**What to work on**
Reproduce each line of the records below verbatim, omitting the pictures from your answer.

━━━━━━━━━━━━━━━━

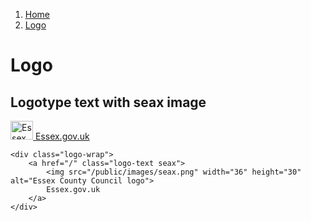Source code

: 1.  [Home](/design/overview)
2.  [Logo](#)

# Logo

## Logotype text with seax image

<div class="logo-wrap">
	<a href="/" class="logo-text seax">
		<img src="/public/images/seax.png" width="36" height="30" alt="Essex County Council logo">
		Essex.gov.uk
	</a>
</div>

	<div class="logo-wrap">
		<a href="/" class="logo-text seax">
			<img src="/public/images/seax.png" width="36" height="30" alt="Essex County Council logo">
			Essex.gov.uk
		</a>
	</div>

━━━━━━━━━━━━━━━━

**Answer box**
Source code

: 1.  [Home](/design/overview)
2.  [Logo](#)

# Logo

## Logotype text with seax image

<div class="logo-wrap">
	<a href="/" class="logo-text seax">
		<img src="/public/images/seax.png" width="36" height="30" alt="Essex County Council logo">
		Essex.gov.uk
	</a>
</div>

	<div class="logo-wrap">
		<a href="/" class="logo-text seax">
			<img src="/public/images/seax.png" width="36" height="30" alt="Essex County Council logo">
			Essex.gov.uk
		</a>
	</div>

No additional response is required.